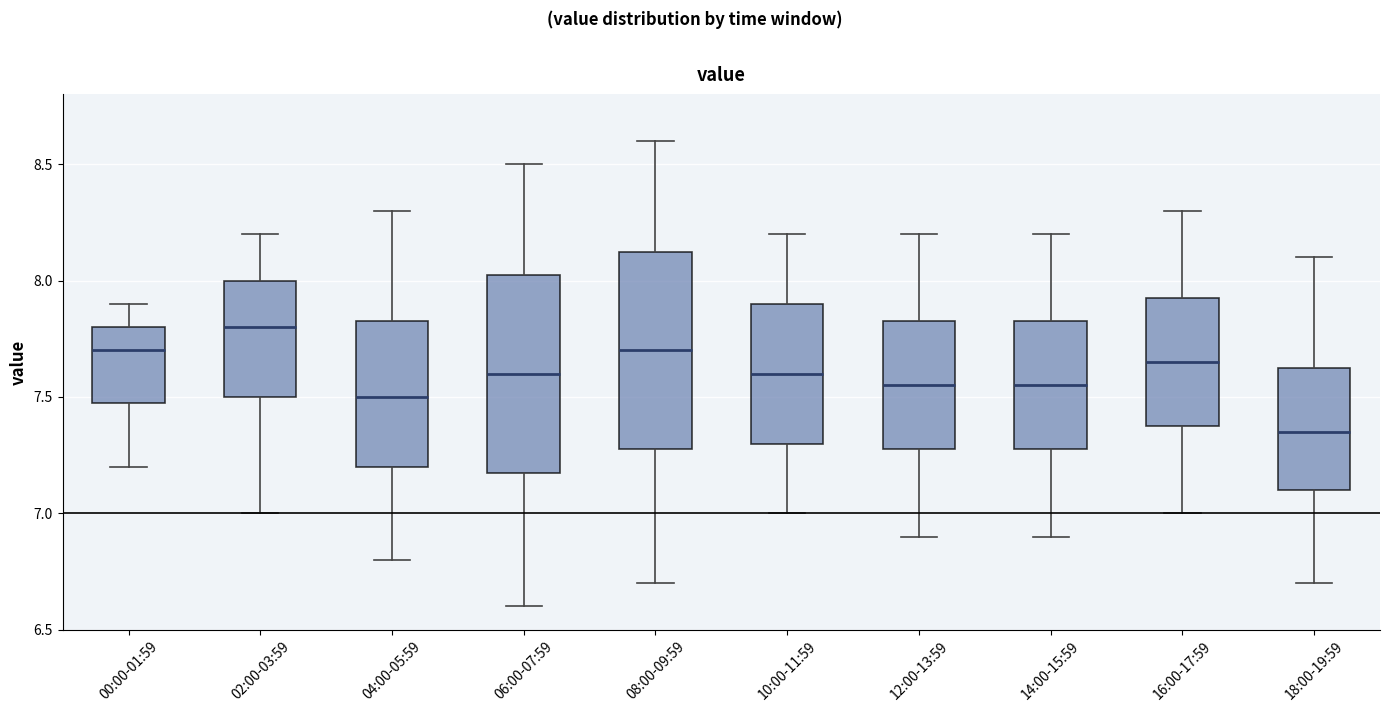

Reading left to right, transcribe this box plot: for each box, give where its median line is, the range the box spans, and where its two whiskers end, as read against the y-axis. The values are not printed on the chart, so give them approximately, as read against the axis.

00:00-01:59: median 7.70, box 7.50 to 7.80, whiskers 7.20 to 7.90
02:00-03:59: median 7.80, box 7.50 to 8.00, whiskers 7.00 to 8.20
04:00-05:59: median 7.50, box 7.20 to 7.85, whiskers 6.80 to 8.30
06:00-07:59: median 7.60, box 7.20 to 8.05, whiskers 6.60 to 8.50
08:00-09:59: median 7.70, box 7.30 to 8.15, whiskers 6.70 to 8.60
10:00-11:59: median 7.60, box 7.30 to 7.90, whiskers 7.00 to 8.20
12:00-13:59: median 7.55, box 7.30 to 7.85, whiskers 6.90 to 8.20
14:00-15:59: median 7.55, box 7.30 to 7.85, whiskers 6.90 to 8.20
16:00-17:59: median 7.65, box 7.40 to 7.95, whiskers 7.00 to 8.30
18:00-19:59: median 7.35, box 7.10 to 7.65, whiskers 6.70 to 8.10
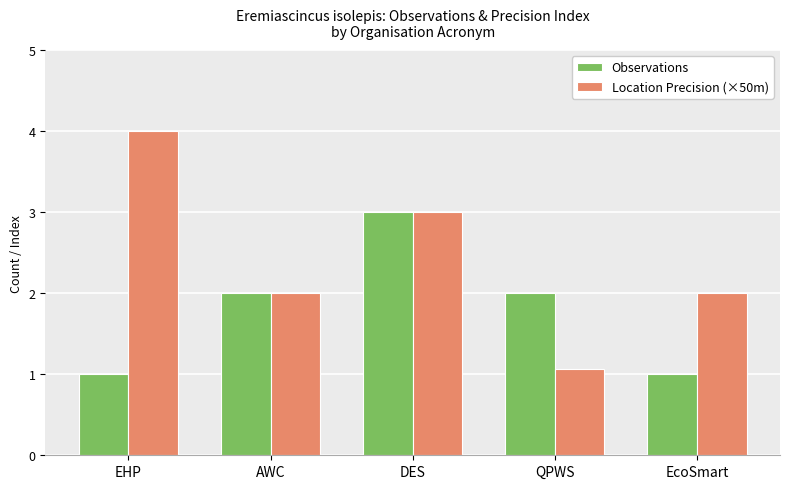

What is the spread (max minus min) of values at EHP?

3.0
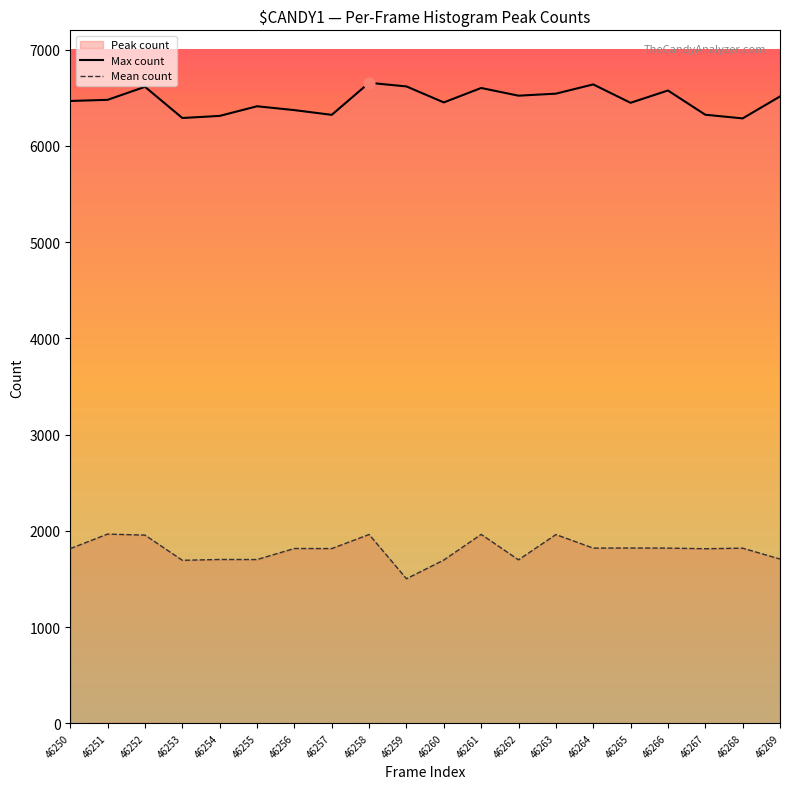

Which series has the largest Y range (max minus min)?

Mean count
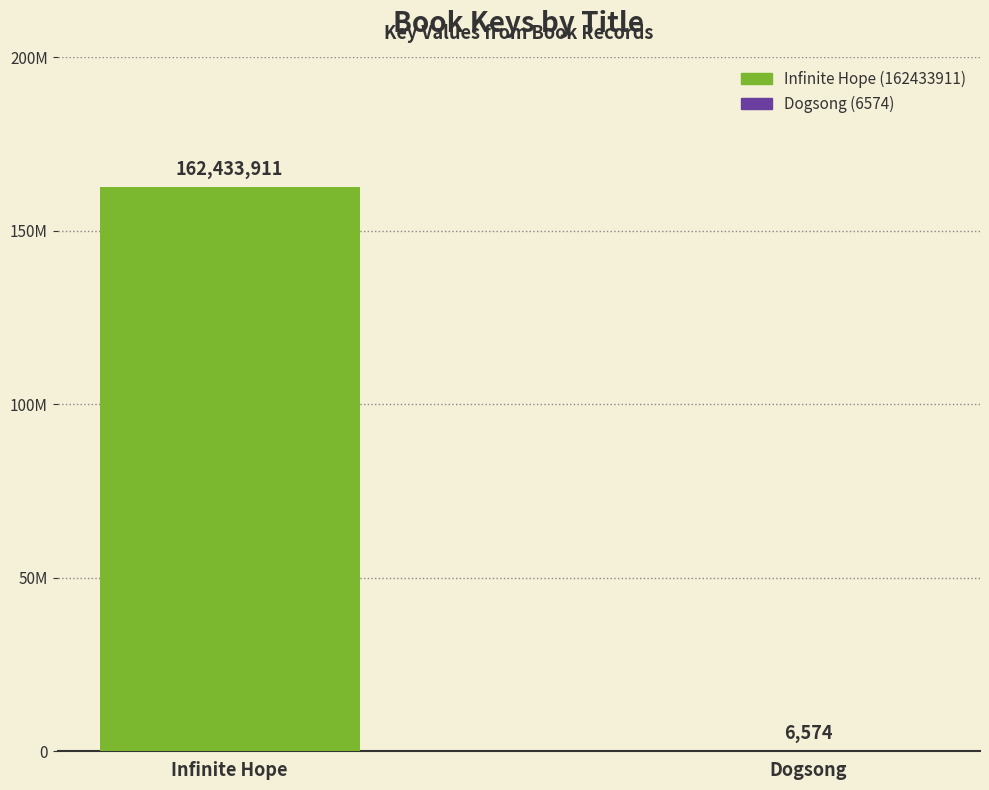

True or false: the data shows 162433911 at Infinite Hope.

True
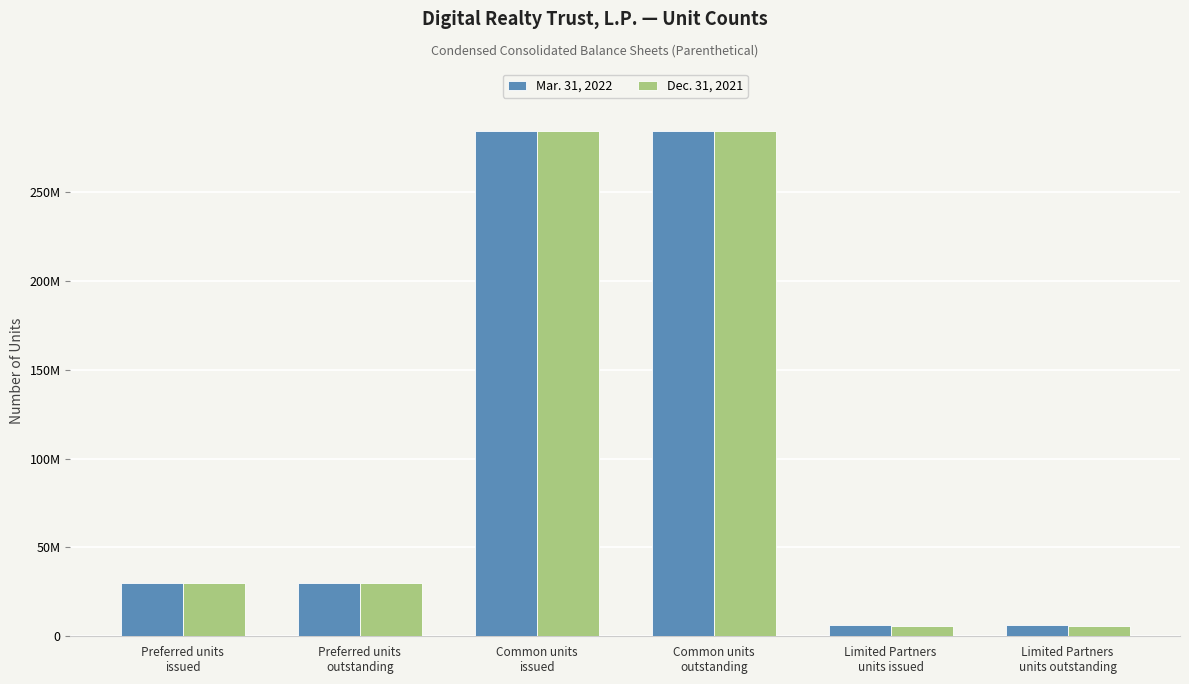

At Common units
issued, list the series in order from largest to smallest.

Mar. 31, 2022, Dec. 31, 2021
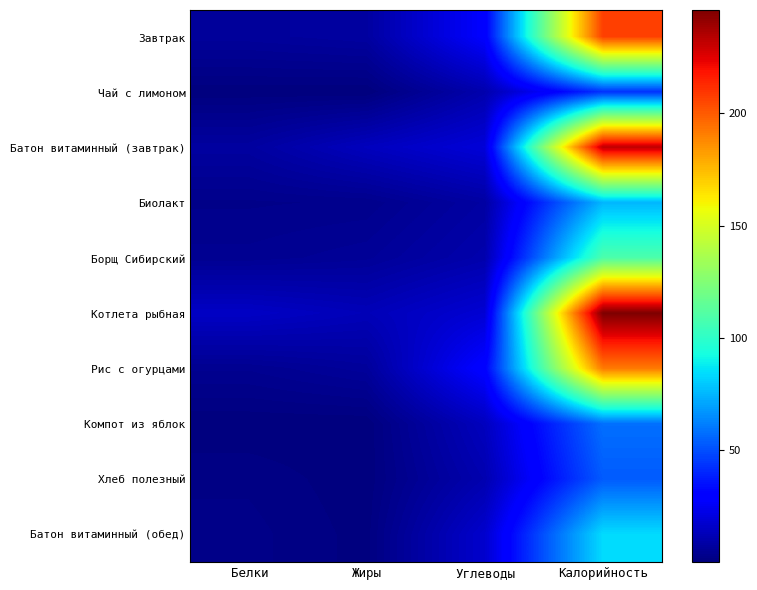

Reading left to right, what are all the values shown in this chart?

Завтрак: Белки=6.4	Жиры=7.6	Углеводы=28.3	Калорийность=207.0
Чай с лимоном: Белки=0.3	Жиры=0.1	Углеводы=10.3	Калорийность=43.0
Батон витаминный (завтрак): Белки=7.4	Жиры=13.8	Углеводы=19.5	Калорийность=232.0
Биолакт: Белки=2.8	Жиры=3.2	Углеводы=8.0	Калорийность=75.0
Борщ Сибирский: Белки=4.3	Жиры=5.6	Углеводы=10.2	Калорийность=109.0
Котлета рыбная: Белки=15.3	Жиры=12.5	Углеводы=18.4	Калорийность=246.0
Рис с огурцами: Белки=4.1	Жиры=6.4	Углеводы=29.8	Калорийность=192.0
Компот из яблок: Белки=0.2	Жиры=0.2	Углеводы=13.9	Калорийность=58.0
Хлеб полезный: Белки=1.8	Жиры=0.3	Углеводы=10.8	Калорийность=53.0
Батон витаминный (обед): Белки=2.4	Жиры=0.6	Углеводы=17.1	Калорийность=84.0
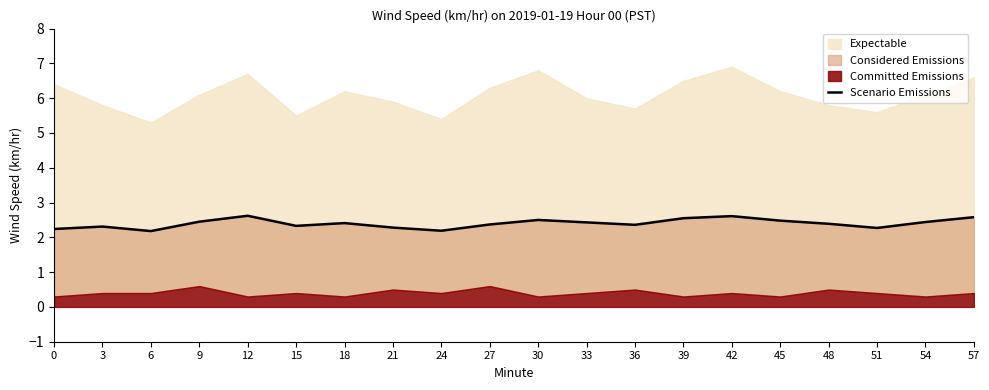

Rank the categories by value from lowest to highest.

6, 24, 0, 51, 21, 3, 15, 36, 27, 48, 18, 33, 54, 9, 45, 30, 39, 57, 42, 12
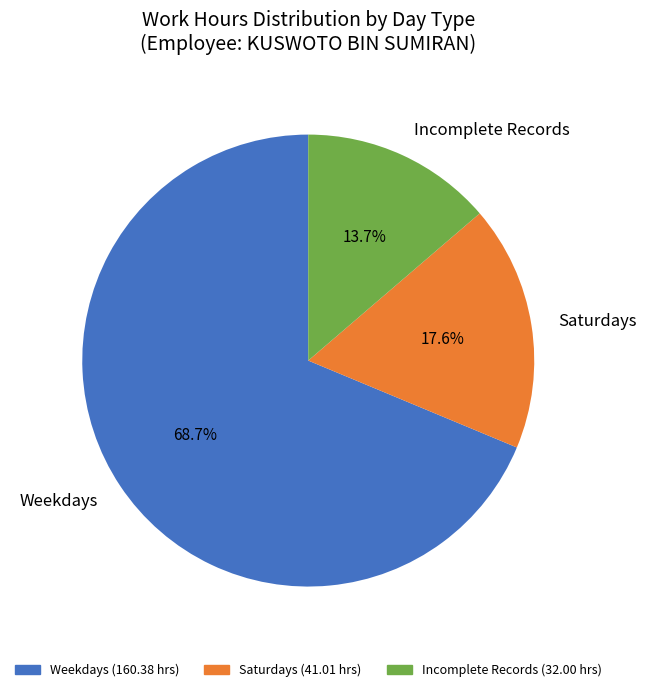

Is there any slice that represents more than half of the pie?

Yes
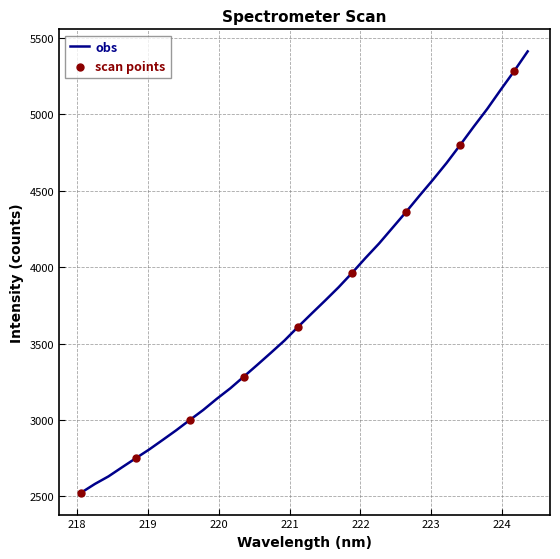

What is the difference between the maximum and minimum values?

2887.4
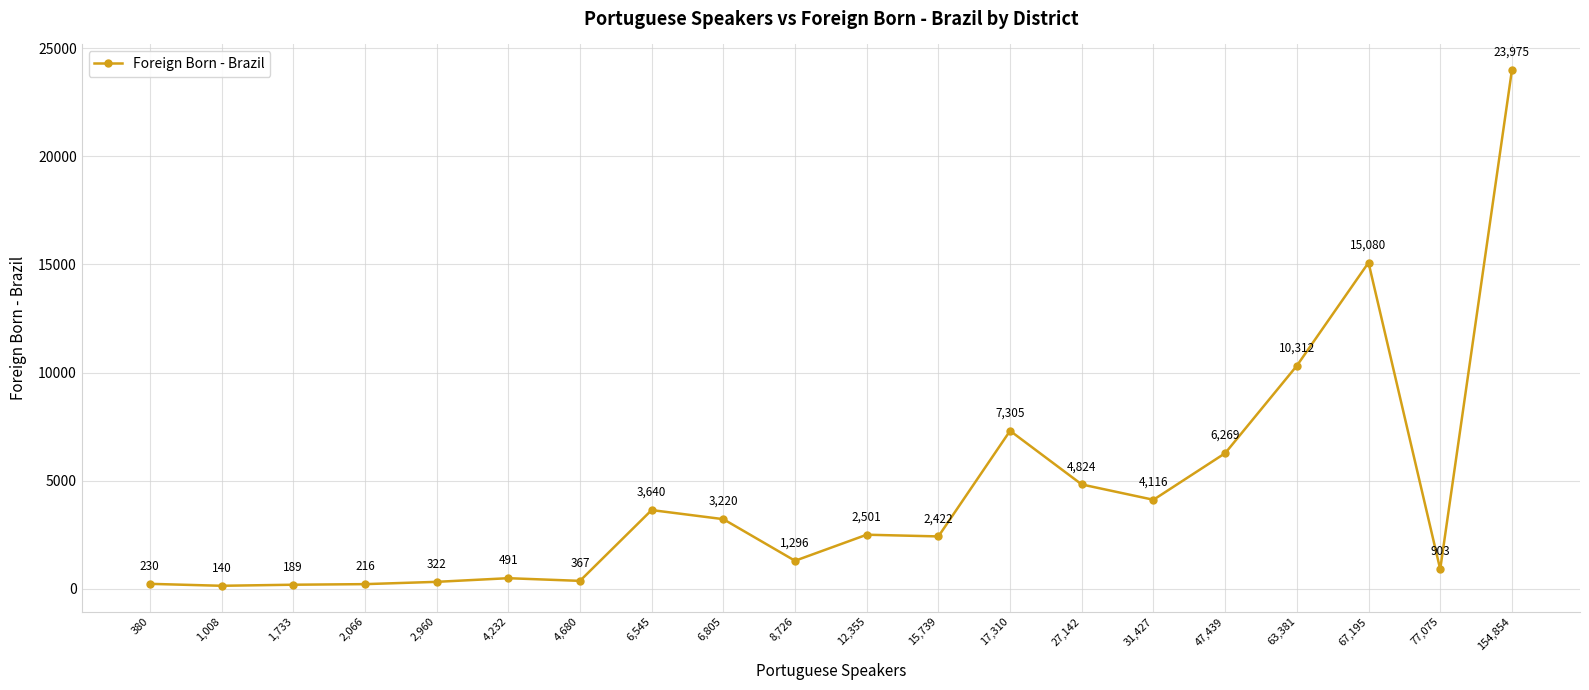

How many interior local valleys (lower than both neighbors) does the data have?

6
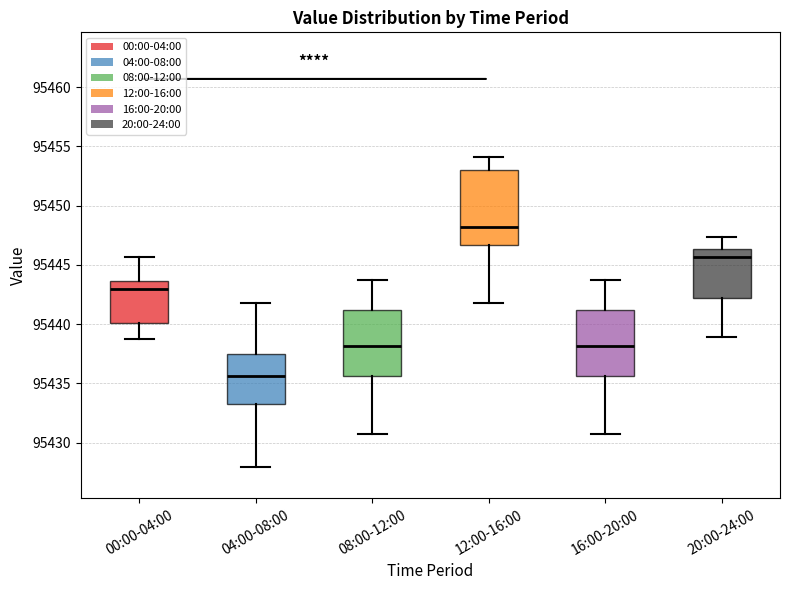

Reading left to right, transcribe this box plot: for each box, give where its median line is, the range the box spans, and where its two whiskers end, as read against the y-axis. The values are not printed on the chart, so give them approximately, as read against the axis.

00:00-04:00: median 95443.0, box 95440.0 to 95443.5, whiskers 95439.0 to 95445.5
04:00-08:00: median 95435.5, box 95433.0 to 95437.5, whiskers 95428.0 to 95442.0
08:00-12:00: median 95438.0, box 95435.5 to 95441.0, whiskers 95430.5 to 95443.5
12:00-16:00: median 95448.0, box 95446.5 to 95453.0, whiskers 95442.0 to 95454.0
16:00-20:00: median 95438.0, box 95435.5 to 95441.0, whiskers 95430.5 to 95443.5
20:00-24:00: median 95445.5, box 95442.0 to 95446.5, whiskers 95439.0 to 95447.5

..........

요청: 위 데이터의 모든 줄을 글자 하나 바꾸지 말고 그대로 돌려주세요. 그림은 답에서 빼세요.

답변:
Reading left to right, transcribe this box plot: for each box, give where its median line is, the range the box spans, and where its two whiskers end, as read against the y-axis. The values are not printed on the chart, so give them approximately, as read against the axis.

00:00-01:59: median 7.70, box 7.50 to 7.80, whiskers 7.20 to 7.90
02:00-03:59: median 7.80, box 7.50 to 8.00, whiskers 7.00 to 8.20
04:00-05:59: median 7.50, box 7.20 to 7.85, whiskers 6.80 to 8.30
06:00-07:59: median 7.60, box 7.20 to 8.05, whiskers 6.60 to 8.50
08:00-09:59: median 7.70, box 7.30 to 8.15, whiskers 6.70 to 8.60
10:00-11:59: median 7.60, box 7.30 to 7.90, whiskers 7.00 to 8.20
12:00-13:59: median 7.55, box 7.30 to 7.85, whiskers 6.90 to 8.20
14:00-15:59: median 7.55, box 7.30 to 7.85, whiskers 6.90 to 8.20
16:00-17:59: median 7.65, box 7.40 to 7.95, whiskers 7.00 to 8.30
18:00-19:59: median 7.35, box 7.10 to 7.65, whiskers 6.70 to 8.10

What is the spread (max minus min) of values at EHP?

3.0

Which series has the largest Y range (max minus min)?

Mean count

True or false: the data shows 162433911 at Infinite Hope.

True

At Common units
issued, list the series in order from largest to smallest.

Mar. 31, 2022, Dec. 31, 2021

Reading left to right, what are all the values shown in this chart?

Завтрак: Белки=6.4	Жиры=7.6	Углеводы=28.3	Калорийность=207.0
Чай с лимоном: Белки=0.3	Жиры=0.1	Углеводы=10.3	Калорийность=43.0
Батон витаминный (завтрак): Белки=7.4	Жиры=13.8	Углеводы=19.5	Калорийность=232.0
Биолакт: Белки=2.8	Жиры=3.2	Углеводы=8.0	Калорийность=75.0
Борщ Сибирский: Белки=4.3	Жиры=5.6	Углеводы=10.2	Калорийность=109.0
Котлета рыбная: Белки=15.3	Жиры=12.5	Углеводы=18.4	Калорийность=246.0
Рис с огурцами: Белки=4.1	Жиры=6.4	Углеводы=29.8	Калорийность=192.0
Компот из яблок: Белки=0.2	Жиры=0.2	Углеводы=13.9	Калорийность=58.0
Хлеб полезный: Белки=1.8	Жиры=0.3	Углеводы=10.8	Калорийность=53.0
Батон витаминный (обед): Белки=2.4	Жиры=0.6	Углеводы=17.1	Калорийность=84.0

Rank the categories by value from lowest to highest.

6, 24, 0, 51, 21, 3, 15, 36, 27, 48, 18, 33, 54, 9, 45, 30, 39, 57, 42, 12

Is there any slice that represents more than half of the pie?

Yes

What is the difference between the maximum and minimum values?

2887.4

How many interior local valleys (lower than both neighbors) does the data have?

6

Reading left to right, transcribe this box plot: for each box, give where its median line is, the range the box spans, and where its two whiskers end, as read against the y-axis. The values are not printed on the chart, so give them approximately, as read against the axis.

00:00-04:00: median 95443.0, box 95440.0 to 95443.5, whiskers 95439.0 to 95445.5
04:00-08:00: median 95435.5, box 95433.0 to 95437.5, whiskers 95428.0 to 95442.0
08:00-12:00: median 95438.0, box 95435.5 to 95441.0, whiskers 95430.5 to 95443.5
12:00-16:00: median 95448.0, box 95446.5 to 95453.0, whiskers 95442.0 to 95454.0
16:00-20:00: median 95438.0, box 95435.5 to 95441.0, whiskers 95430.5 to 95443.5
20:00-24:00: median 95445.5, box 95442.0 to 95446.5, whiskers 95439.0 to 95447.5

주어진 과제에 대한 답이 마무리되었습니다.